Pour celles/ceux qui nous lisent régulièrement, nos focales sur la soirée Velu.e ne sont plus une nouveauté vu que cela fait trois ans à la louche que nous évoquons la programmation de ce « cabaret viscéral changeforme et détonnant » pour reprendre les termes de l’équipe qui drive ce projet ô combien rafraîchissant. Un projet qui n’est pas sans évoquer l’Eldorado tel qu’il sévissait durant les années 20/30 à Berlin. Zoom sur un phénomène de société au travers du documentaire Eldorado : Le Cabaret honni des nazis que lui ont consacré Benjamin Cantu et Matt Lambert en 2023.
Un laboratoire des libertés
Direction Berlin des années folles. Le cabaret Eldorado est au coeur de la révolution queer en marche dans la foisonnante capitale allemande. Le mythique nightclub constitue alors une « safe zone » où gays, lesbiennes, personnes trans, drag queens et kings s’épanouissent sans crainte. Dans une Allemagne déchirée par la crise économique, les soubresauts de la république de Weimar, ce véritable laboratoire social accouche au quotidien d’une modernité audacieuse, où l’art, la transgression et la liberté sexuelle se déploient avec une vitalité inouïe.

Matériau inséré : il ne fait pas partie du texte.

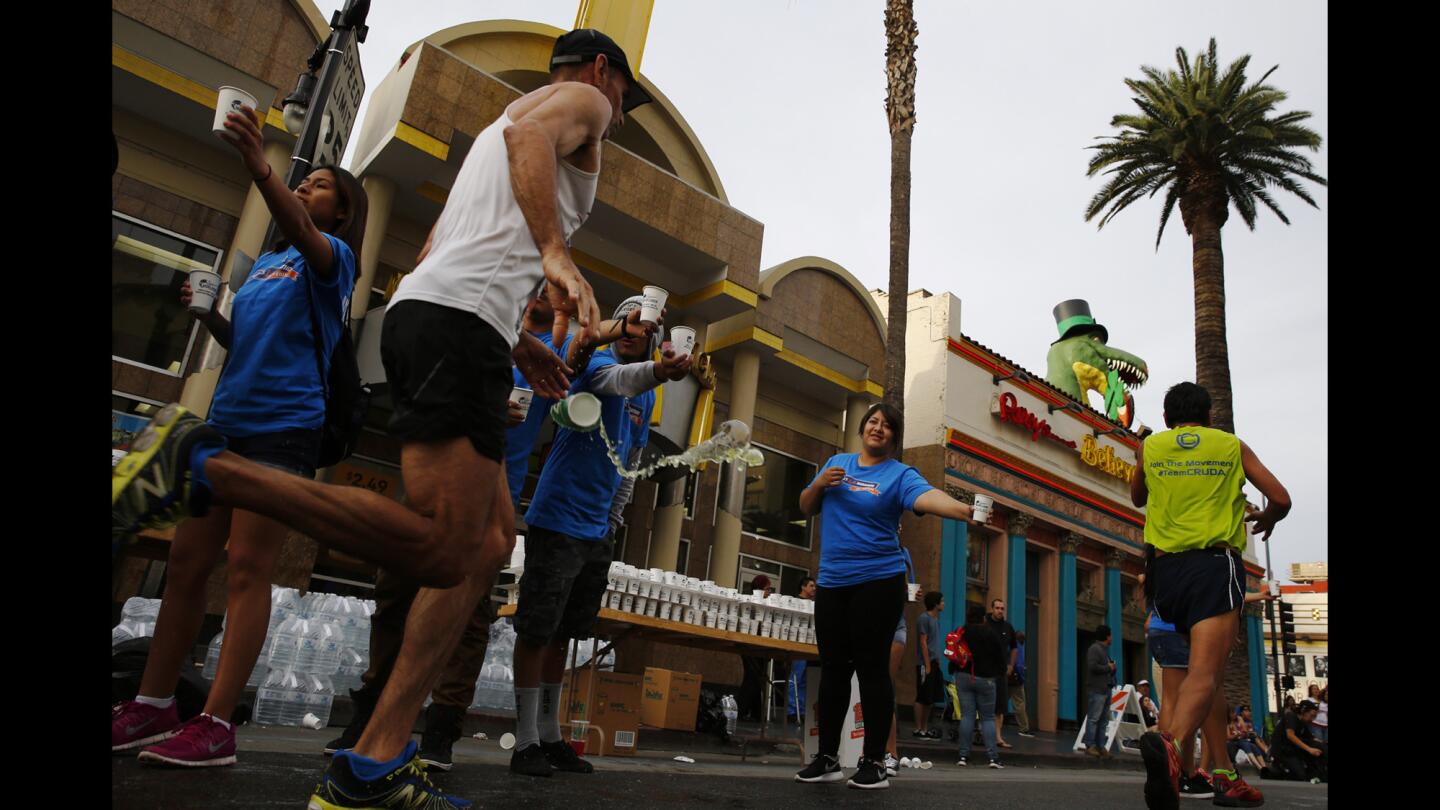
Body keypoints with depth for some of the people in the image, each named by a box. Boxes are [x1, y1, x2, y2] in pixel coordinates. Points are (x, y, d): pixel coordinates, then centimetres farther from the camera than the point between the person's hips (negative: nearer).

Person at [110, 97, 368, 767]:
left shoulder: (332, 257, 2)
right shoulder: (264, 262, 23)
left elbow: (302, 233, -23)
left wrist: (258, 166, -37)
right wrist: (207, 311, 10)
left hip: (286, 427, -8)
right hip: (227, 422, 8)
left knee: (248, 568, -11)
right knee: (186, 561, 6)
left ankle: (215, 724, -8)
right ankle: (150, 708, 14)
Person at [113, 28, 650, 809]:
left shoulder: (489, 135, 36)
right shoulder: (583, 98, 12)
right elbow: (527, 130, -15)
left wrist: (514, 341, 30)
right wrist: (555, 253, -28)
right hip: (461, 319, -10)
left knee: (487, 546, 5)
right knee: (442, 551, -20)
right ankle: (204, 468, -19)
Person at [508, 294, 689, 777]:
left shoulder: (646, 397, 14)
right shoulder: (598, 363, -9)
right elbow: (618, 379, -35)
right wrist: (657, 370, -56)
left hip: (597, 530, 8)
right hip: (558, 520, -7)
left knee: (563, 633, 14)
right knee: (536, 631, -2)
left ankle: (550, 736, 23)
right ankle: (526, 742, 7)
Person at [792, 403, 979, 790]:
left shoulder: (899, 474, -5)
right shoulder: (836, 462, 12)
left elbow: (928, 496, -27)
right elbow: (806, 508, 16)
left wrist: (965, 510, -47)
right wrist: (820, 484, -5)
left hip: (878, 582, -5)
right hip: (831, 583, 5)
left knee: (872, 668, -2)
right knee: (833, 668, 10)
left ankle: (875, 762, 9)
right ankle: (827, 758, 20)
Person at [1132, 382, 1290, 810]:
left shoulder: (1149, 446, 13)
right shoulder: (1232, 445, 11)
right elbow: (1280, 499, 7)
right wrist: (1266, 519, 28)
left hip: (1166, 567, 3)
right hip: (1216, 565, -3)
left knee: (1205, 665, 19)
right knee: (1204, 670, -17)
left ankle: (1224, 773, 18)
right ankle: (1171, 744, -44)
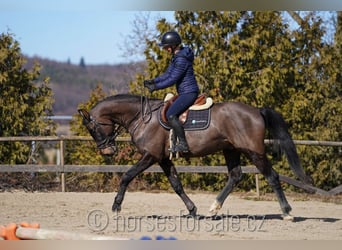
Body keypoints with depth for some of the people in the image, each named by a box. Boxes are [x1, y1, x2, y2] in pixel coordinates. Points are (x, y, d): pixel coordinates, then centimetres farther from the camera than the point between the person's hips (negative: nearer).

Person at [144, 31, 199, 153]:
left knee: (171, 115, -22)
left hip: (189, 92, -11)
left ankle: (183, 144, -24)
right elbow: (168, 74, 18)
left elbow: (172, 79, -21)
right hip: (185, 93, 11)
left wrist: (156, 87, -15)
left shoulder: (182, 59, -19)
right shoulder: (176, 57, 13)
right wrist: (153, 81, 6)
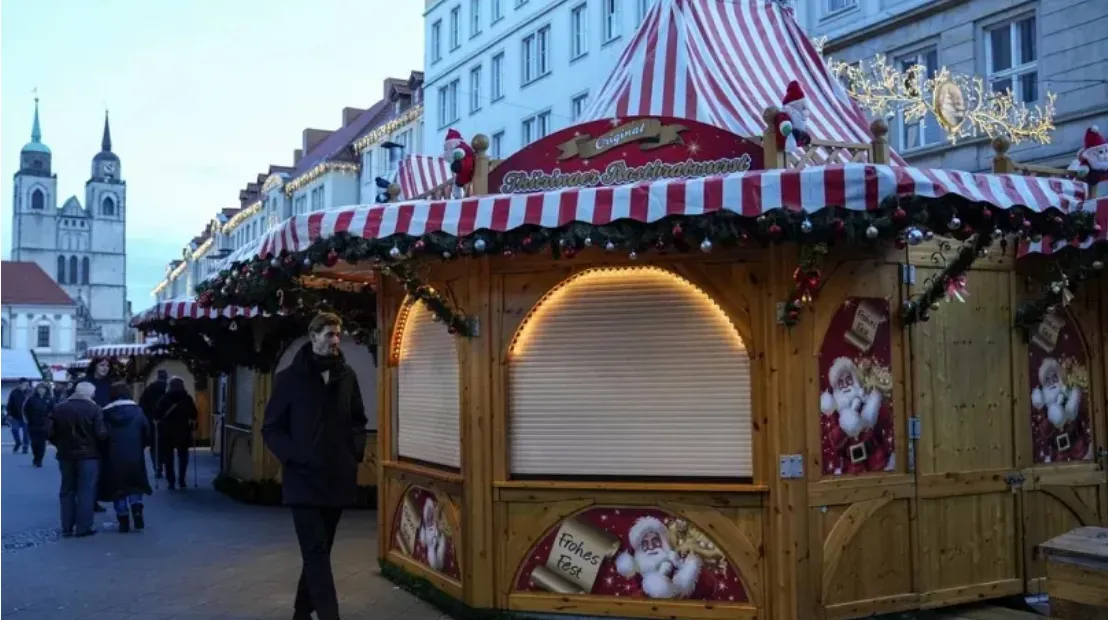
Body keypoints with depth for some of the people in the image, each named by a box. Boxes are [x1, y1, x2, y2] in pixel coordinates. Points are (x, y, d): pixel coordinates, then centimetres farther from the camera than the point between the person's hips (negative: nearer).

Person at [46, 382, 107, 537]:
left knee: (67, 491, 13)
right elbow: (101, 434, -16)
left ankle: (67, 527, 14)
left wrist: (61, 444, 12)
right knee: (86, 491, 1)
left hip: (66, 455, 4)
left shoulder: (59, 408, 3)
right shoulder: (94, 409, -9)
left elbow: (49, 432, -2)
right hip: (88, 454, -4)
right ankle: (83, 528, 0)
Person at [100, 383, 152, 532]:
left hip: (114, 458, -1)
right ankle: (137, 512, -6)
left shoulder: (106, 413, -1)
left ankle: (124, 521, 5)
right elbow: (147, 434, 1)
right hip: (135, 457, 1)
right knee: (135, 487, 16)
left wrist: (105, 452, 13)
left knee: (118, 488, 7)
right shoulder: (138, 411, 1)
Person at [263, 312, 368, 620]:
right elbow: (271, 427, -2)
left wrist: (356, 452, 4)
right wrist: (293, 457, -14)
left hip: (338, 478, 5)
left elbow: (358, 421, 18)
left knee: (319, 550, 15)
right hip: (304, 479, -4)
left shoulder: (347, 376, 6)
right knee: (316, 552, -9)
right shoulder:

Parmi les dizaines de bars et clubs queer qui animent la ville, l’endroit se distingue par son ambiance inclusive et son public bigarré. Ici, la clientèle queer côtoie des hétérosexuels fascinés par cette effervescence, dans un élan commun de curiosité. Les spectacles de drag, les bals costumés, les performances artistiques se succèdent frénétiquement, fleurissant dans ce formidable terreau d’émancipation. À l’entrée, une phrase résume l’esprit des lieux : « Hier ist’s richtig » (« Ici, c’est juste »). Un manifeste en trois mots, une promesse d’acceptation inconditionnelle.
Portraits croisés : les visages de l’Eldorado
L’endroit attire les célébrités, donnant ainsi à voir les contrastes de la société allemande de cette époque. On y croise, entre autres :
- Magnus Hirschfeld, sexologue et militant infatigable de la cause LBGT, fondateur de l’Institut pour la science sexuelle, pionnier des recherches sur la diversité des genres. Son héritage, aujourd’hui célébré, fut violemment réprimé par les nazis.
- Charlotte Charlaque et Toni Ebel ; considérées comme deux des premières femmes trans à avoir subi une opération de réassignation sexuelle, ces véritables icônes incarnent la visibilité et la résilience de la communauté trans sous Weimar. Leur histoire, à la fois lumineuse et tragique, illustre les possibilités offertes par cette époque — et leur brutale interruption.
- Ernst Röhm, chef de la SA et bras droit d’Hitler, et son lieutenant Karl Ernst, tous deux homosexuels. Leur fréquentation assidue du cabaret révèle une hypocrisie glaçante : ces mêmes hommes, piliers du régime nazi, seront assassinés en 1934 lors de la Nuit des Longs Couteaux, une purge visant à « nettoyer » le parti de ses éléments « indésirables », dont les homosexuels. Leur destin rappelle cruellement comment la communauté queer, y compris en son sein, fut trahie par l’idéologie qu’elle côtoyait.
La fin d’un rêve : répression et devoir de mémoire
Avec l’arrivée d’Hitler au pouvoir, le paragraphe 175 — qui criminalise l’homosexualité — est renforcé. L’Eldorado ferme ses portes en 1932. Ses clients sont traqués, déportés, assassinés. La Gestapo éradique méthodiquement la scène queer berlinoise, effaçant des décennies de progrès sociaux et culturels.
Eldorado : Le Cabaret honni des nazis est un miroir tendu à notre époque, un rappel que les libertés sont fragiles et que les espaces de résistance, comme l’était l’Eldorado, restent vitaux pour les communautés marginalisées. En redonnant voix aux survivants, en questionnant les experts, en honorant les disparus, le film accomplit un geste essentiel : il préserve une mémoire trop souvent effacée, et célèbre la résilience d’une culture queer qui, malgré tout, a survécu.
Pourquoi ce récit résonne-t-il aujourd’hui ? Parce qu’il nous parle de liberté, de courage, et des dangers de l’oubli. L’Eldorado fut bien plus qu’un cabaret : ce fut un symbole de ce que la tolérance et l’audace peuvent construire — et de ce que la haine peut détruire. À l’heure où les droits des personnes LGBTQ+ sont encore menacés dans de nombreux pays, ce documentaire est un appel : se souvenir, pour mieux résister.